On parle depuis des années de l’ouverture d’une unité de transplantation. Est-ce enfin pour bientôt ou fautil encore considérer cela comme un vœu pieux ?

Je pense que cela deviendra bientôt une réalité. L’unité est en cours de construction à l’hôpital de Rose-Belle. Certes, quelques greffes sont actuellement réalisées à l’hôpital Victoria, mais cela reste insuffisant. Cependant, même si cette unité voit le jour, la vraie question est : qui y travaillera ? Beaucoup de médecins mauriciens qualifiés sont installés à l’étranger. Il faudrait les inciter à revenir au pays.

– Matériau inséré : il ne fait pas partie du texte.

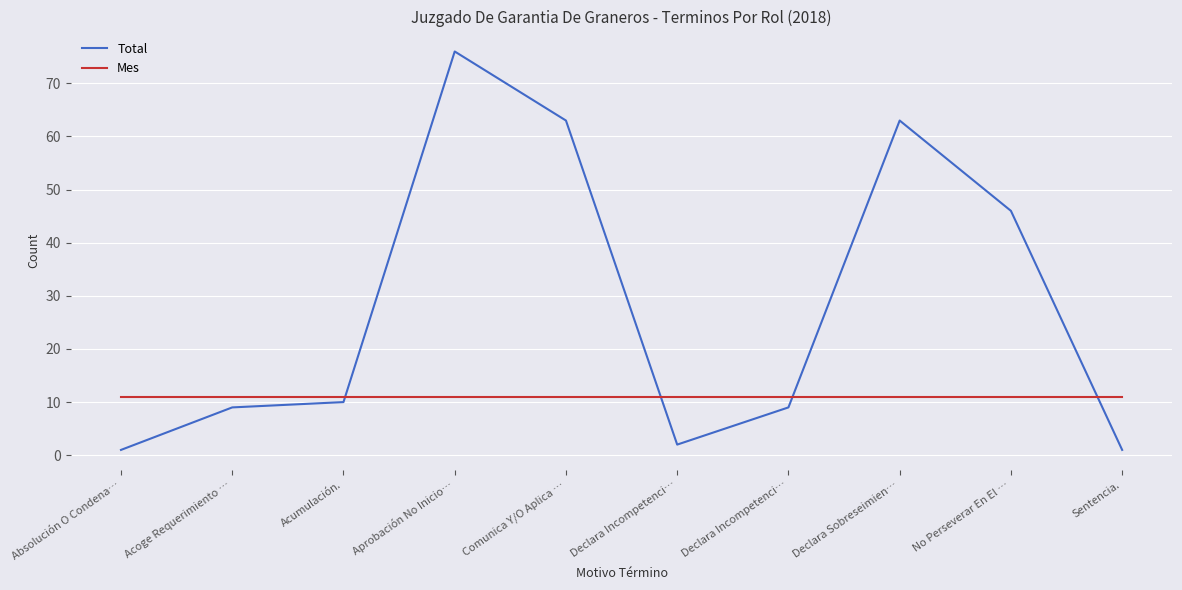

At which category does Total reach its first local peak?

Aprobación No Inicio…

Il ne faut pas oublier non plus que The Human Tissue (Removal, Preservation and Transplant) Act, votée en 2018, a certes été promulguée mais on ignore toujours quelles parties ont réellement été appliquées. À ce jour, le Board chargé de superviser ces transplantations n’a même pas été constitué. Certaines personnes désireuses de faire don de leurs organes ne savent même pas vers qui se tourner. J’espère que le ministère prendra les choses en main rapidement. En attendant l’ouverture de cette unité, il serait aussi judicieux de permettre à certains médecins mauriciens d’aller se perfectionner à l’étranger dans ce domaine.